The number of women in the national cabinets rose to now 28%.
Moreover, more women than ever are nowadays employed in the armed forces like police, army, prisons and other security agencies.
„Invest in Girls!“ – Women still face inequality
And then the parade begins. The orchestra is playing and students, especially girls from school clubs from different primary and secondary schools, as well as representativse of women groups and vocational schools, start marching, advocating girls’ rights by presenting handwritten signposts. „Hear Our Voices! Support us to realize our potential!”, shouts one girl, supporting the statement written on her sign post and proud to be heard by high district representatives.
Despite the fact that women empowerment is becoming increasingly common, women and girls are still struggling, especially in rural areas. The gap between governmental policies and common (traditional) practices in rural areas still exists. Another girl is passing, showing her signpost: Speak Up! Prevent Violence Against Girls. Young girls are still suffering from early marriages, female circumcision, household violence, ignorance of sexuality that often leads to early pregnancies and HIV/AIDS infections or lack of knowledge about menstrual hygiene management, one of the most common reasons for girls to drop out of school.

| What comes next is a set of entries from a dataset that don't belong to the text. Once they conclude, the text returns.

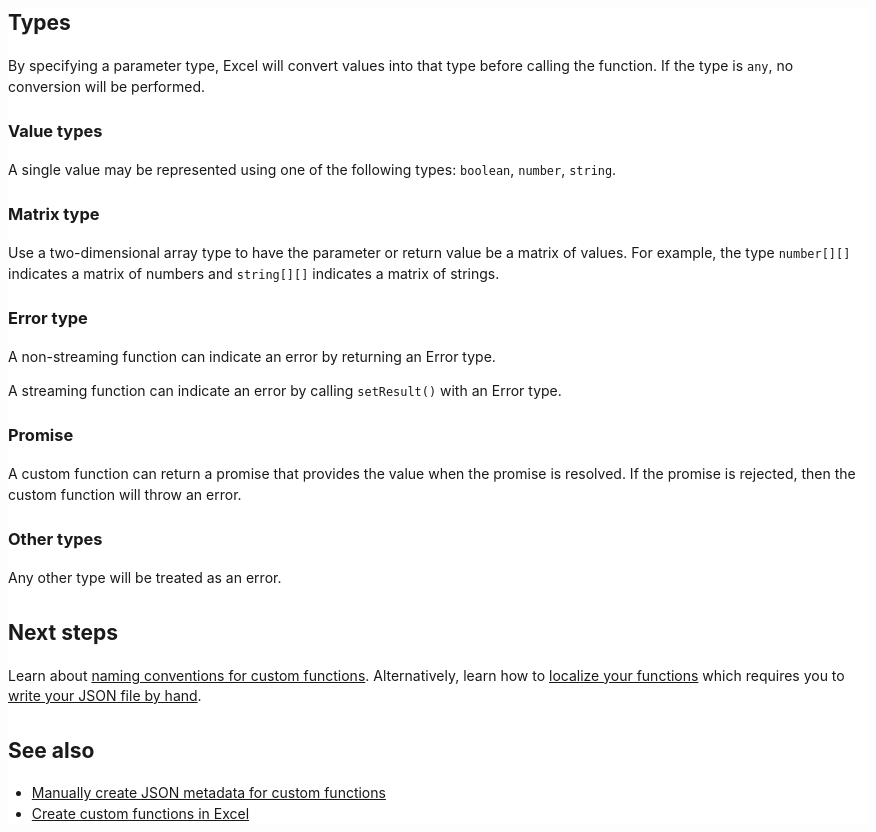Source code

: 
## Types

By specifying a parameter type, Excel will convert values into that type before calling the function. If the type is `any`, no conversion will be performed.

### Value types

A single value may be represented using one of the following types: `boolean`, `number`, `string`.

### Matrix type

Use a two-dimensional array type to have the parameter or return value be a matrix of values. For example, the type `number[][]` indicates a matrix of numbers and `string[][]` indicates a matrix of strings.

### Error type

A non-streaming function can indicate an error by returning an Error type.

A streaming function can indicate an error by calling `setResult()` with an Error type.

### Promise

A custom function can return a promise that provides the value when the promise is resolved. If the promise is rejected, then the custom function will throw an error.

### Other types

Any other type will be treated as an error.

## Next steps

Learn about [naming conventions for custom functions](custom-functions-naming.md). Alternatively, learn how to [localize your functions](custom-functions-localize.md) which requires you to [write your JSON file by hand](custom-functions-json.md).

## See also

- [Manually create JSON metadata for custom functions](custom-functions-json.md)
- [Create custom functions in Excel](custom-functions-overview.md)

The leader of a women group in Awei explains these challenges to me. Moreover, she is pointing at another sign post: Invest in Girls’ Education! “This is still a very important issue!”
Even though the number of girls enrolled in primary education institutions has increased, many parents are still favoring boys to access education. Girls are helping with keeping up the household, cooking, farming and taking care of younger siblings.
Like her, a lot of women come together, forming small saving groups, since local traditions often forbid women to handle money, to own property or to inherit. Male relatives are taking over, handling women’s money, which often results “in wasting money by buying local brewed beers, since alcoholism is not that unusual. We have a high unemployment rate here.”, the woman seated next to me explains. Women groups are encouraging each other to speak up, gain life skills, share challenges and some of them go out to reach the community with music, dance and drama performances to raise awareness about women’s and girls’ rights.
It’s a joint struggle and everyone must play their part.
That is the conclusion of another chairwoman of a local women’s group in her speech, directing a demand for focused actions about women empowerment to the district politicians.
The weather is changing. From one second to another, huge dark clouds are rising and the wind is blowing. The rainy season is finally arriving, and it soon begins to downpour heavily. Everyone flees in the nearby school buildings, I found myself in the classroom of P5. Happy for the rain to come, no one is stressed or sad that the event found its quick ending. Far from it! – Dancing and singing, the celebration is continuing inside. I am totally amazed by these inspiring girls and women who shortly ago had to suffer from the LRA insurgency, losing relatives and friends, living and growing up in refugees camps, losing all they have had and experienced extreme poverty. And now, here they are: Brave enough to speak up, breaking traditional settings, fighting for a better life. I’m watching their performance, reading their signpost, I totally agree: Women and Girls Can!